Molly Moon Stops the World
- Author: Georgia Byng
- Language: English
- Genre: Children's novel
- Published: 2003 HarperCollins, Macmillan Children's Books
- Publication place: United Kingdom
- Media type: Print (Paperback)
- ISBN: 0-330-41577-8
- OCLC: 52621389
- Preceded by: Molly Moon's Incredible Book of Hypnotism
- Followed by: Molly Moon's Hypnotic Time-Travel Adventure

= Molly Moon Stops the World =

2003 novel by Georgia Byng

Molly Moon Stops the World is a 2003 children's novel by British author Georgia Byng. It is the second instalment in the Molly Moon six-book series.

==Premise==
In Molly Moon Stops the World, Molly Moon is fixing the orphanage with the money she earned in New York City. Davina Nuttel, a famous child actress, and Molly Moon's rival, gets kidnapped by Primo Cell, a powerful leader and rich businessman.

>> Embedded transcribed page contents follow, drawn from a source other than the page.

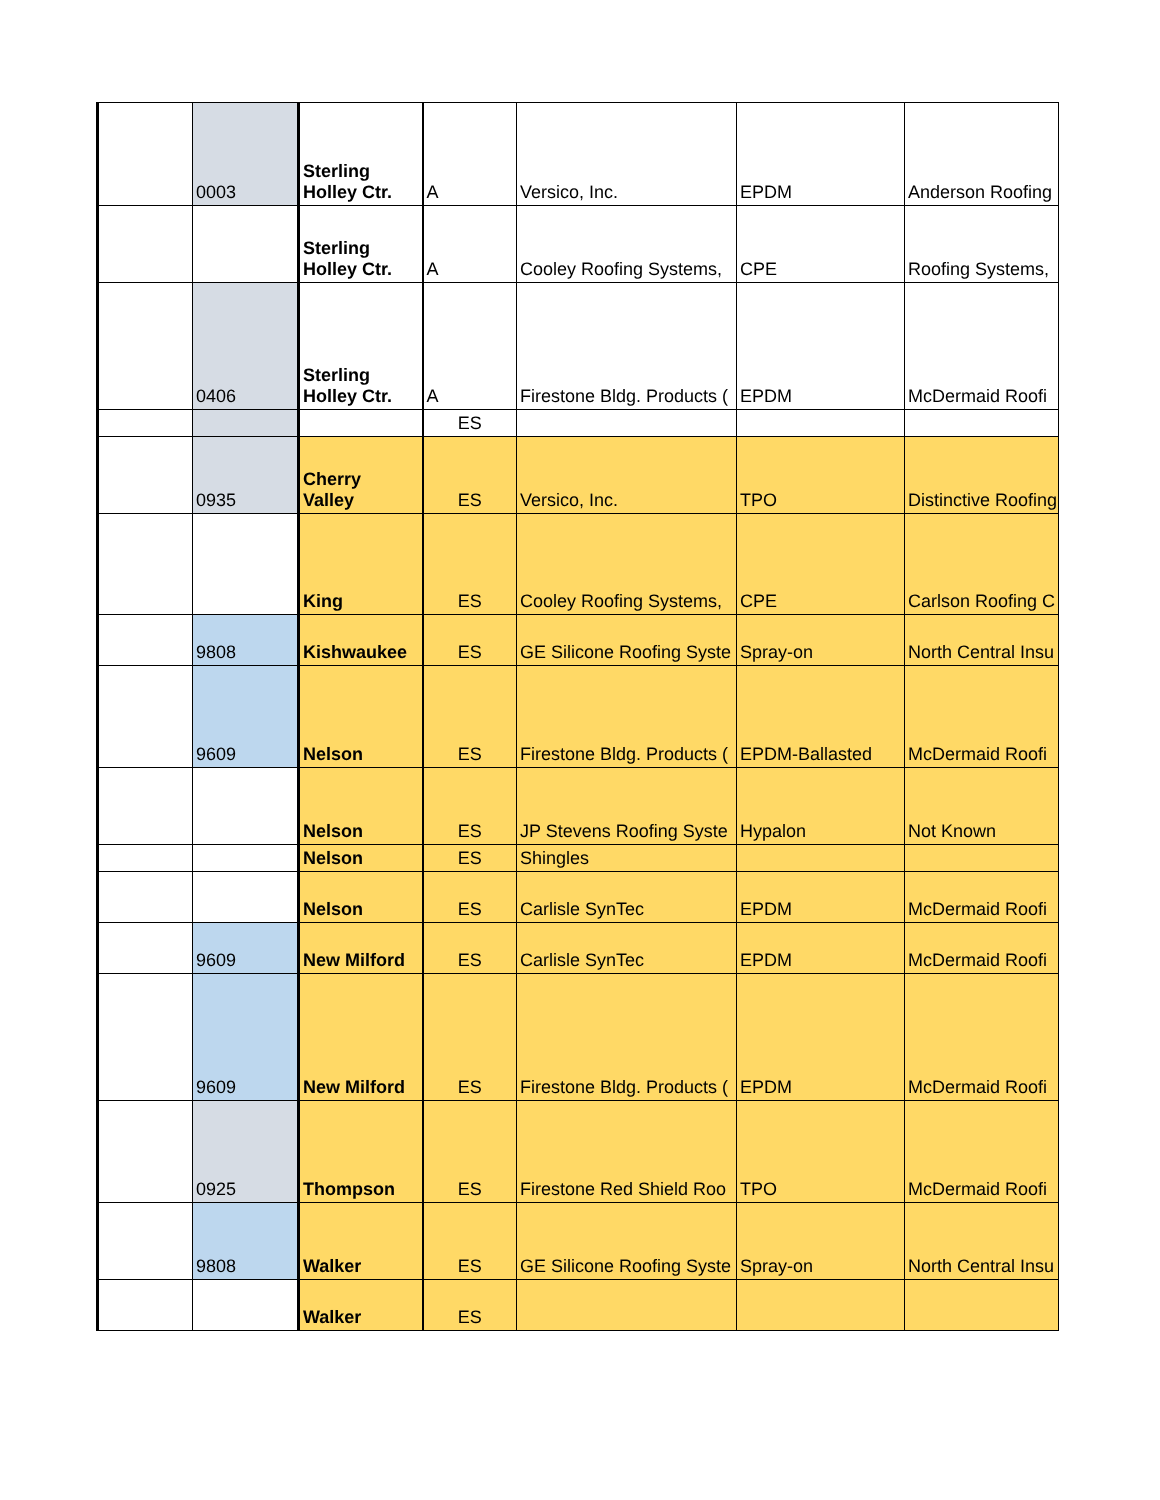| | 0003 | Sterling Holley Ctr. | A | Versico, Inc. | EPDM | Anderson Roofing |
| | | Sterling Holley Ctr. | A | Cooley Roofing Systems, | CPE | Roofing Systems, |
| | 0406 | Sterling Holley Ctr. | A | Firestone Bldg. Products ( | EPDM | McDermaid Roofi |
| | | | ES | | | |
| | 0935 | Cherry Valley | ES | Versico, Inc. | TPO | Distinctive Roofing |
| | | King | ES | Cooley Roofing Systems, | CPE | Carlson Roofing C |
| | 9808 | Kishwaukee | ES | GE Silicone Roofing Syste | Spray-on | North Central Insu |
| | 9609 | Nelson | ES | Firestone Bldg. Products ( | EPDM-Ballasted | McDermaid Roofi |
| | | Nelson | ES | JP Stevens Roofing Syste | Hypalon | Not Known |
| | | Nelson | ES | Shingles | | |
| | | Nelson | ES | Carlisle SynTec | EPDM | McDermaid Roofi |
| | 9609 | New Milford | ES | Carlisle SynTec | EPDM | McDermaid Roofi |
| | 9609 | New Milford | ES | Firestone Bldg. Products ( | EPDM | McDermaid Roofi |
| | 0925 | Thompson | ES | Firestone Red Shield Roo | TPO | McDermaid Roofi |
| | 9808 | Walker | ES | GE Silicone Roofing Syste | Spray-on | North Central Insu |
| | | Walker | ES | | | |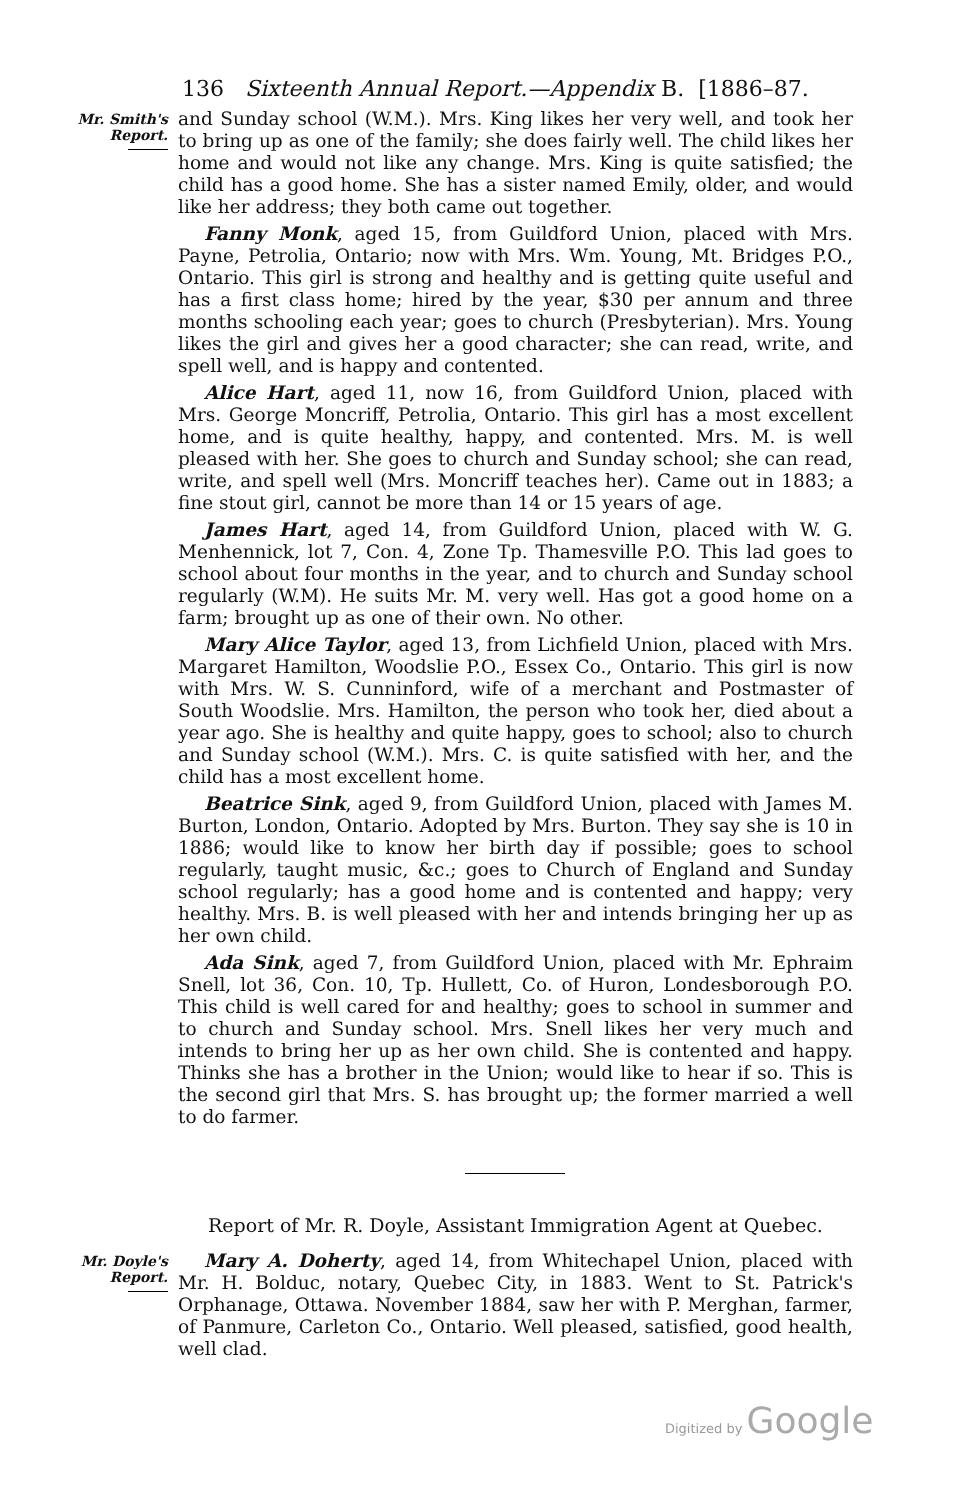136 Sixteenth Annual Report.—Appendix B. [1886–87.
Mr. Smith's
Report.
and Sunday school (W.M.). Mrs. King likes her very well, and took her to bring up as one of the family; she does fairly well. The child likes her home and would not like any change. Mrs. King is quite satisfied; the child has a good home. She has a sister named Emily, older, and would like her address; they both came out together.
Fanny Monk, aged 15, from Guildford Union, placed with Mrs. Payne, Petrolia, Ontario; now with Mrs. Wm. Young, Mt. Bridges P.O., Ontario. This girl is strong and healthy and is getting quite useful and has a first class home; hired by the year, $30 per annum and three months schooling each year; goes to church (Presbyterian). Mrs. Young likes the girl and gives her a good character; she can read, write, and spell well, and is happy and contented.
Alice Hart, aged 11, now 16, from Guildford Union, placed with Mrs. George Moncriff, Petrolia, Ontario. This girl has a most excellent home, and is quite healthy, happy, and contented. Mrs. M. is well pleased with her. She goes to church and Sunday school; she can read, write, and spell well (Mrs. Moncriff teaches her). Came out in 1883; a fine stout girl, cannot be more than 14 or 15 years of age.
James Hart, aged 14, from Guildford Union, placed with W. G. Menhennick, lot 7, Con. 4, Zone Tp. Thamesville P.O. This lad goes to school about four months in the year, and to church and Sunday school regularly (W.M). He suits Mr. M. very well. Has got a good home on a farm; brought up as one of their own. No other.
Mary Alice Taylor, aged 13, from Lichfield Union, placed with Mrs. Margaret Hamilton, Woodslie P.O., Essex Co., Ontario. This girl is now with Mrs. W. S. Cunninford, wife of a merchant and Postmaster of South Woodslie. Mrs. Hamilton, the person who took her, died about a year ago. She is healthy and quite happy, goes to school; also to church and Sunday school (W.M.). Mrs. C. is quite satisfied with her, and the child has a most excellent home.
Beatrice Sink, aged 9, from Guildford Union, placed with James M. Burton, London, Ontario. Adopted by Mrs. Burton. They say she is 10 in 1886; would like to know her birth day if possible; goes to school regularly, taught music, &c.; goes to Church of England and Sunday school regularly; has a good home and is contented and happy; very healthy. Mrs. B. is well pleased with her and intends bringing her up as her own child.
Ada Sink, aged 7, from Guildford Union, placed with Mr. Ephraim Snell, lot 36, Con. 10, Tp. Hullett, Co. of Huron, Londesborough P.O. This child is well cared for and healthy; goes to school in summer and to church and Sunday school. Mrs. Snell likes her very much and intends to bring her up as her own child. She is contented and happy. Thinks she has a brother in the Union; would like to hear if so. This is the second girl that Mrs. S. has brought up; the former married a well to do farmer.
Report of Mr. R. Doyle, Assistant Immigration Agent at Quebec.
Mr. Doyle's
Report.
Mary A. Doherty, aged 14, from Whitechapel Union, placed with Mr. H. Bolduc, notary, Quebec City, in 1883. Went to St. Patrick's Orphanage, Ottawa. November 1884, saw her with P. Merghan, farmer, of Panmure, Carleton Co., Ontario. Well pleased, satisfied, good health, well clad.
Digitized by Google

Molly travels to Los Angeles, California and finds out she can stop time, a feat that enables her to stop an evil plot.

==Critical reception and audiobook==
Several reviewers favoured this book to the previous novel in the series. Publishers Weekly gave the novel a positive review, stating "[a]long with twists and surprises, Byng also works in themes about the pervasiveness of advertising and the influence of celebrity endorsements." Kristi Olson from Kidsreads.com recommended the book especially for Lemony Snicket fans, stating there were many suspenseful twists throughout the story. Mary Thomas from CM: An Electronic Reviewing Journal of Canadian Materials for Young People gave the book a four out of four rating, stating "Molly's world may be unreal, but her friendships and feelings are genuine and add an extra dimension to a book that could otherwise be dismissed as totally fantastic."

An audiobook, read by Clare Higgins, was released in 2004. Lolly Gepson from Booklist stated her reading was magical, commenting that "[s]he is equally adept at sounding like upper-crust snobs and cockney orphans or Hollywood phonies."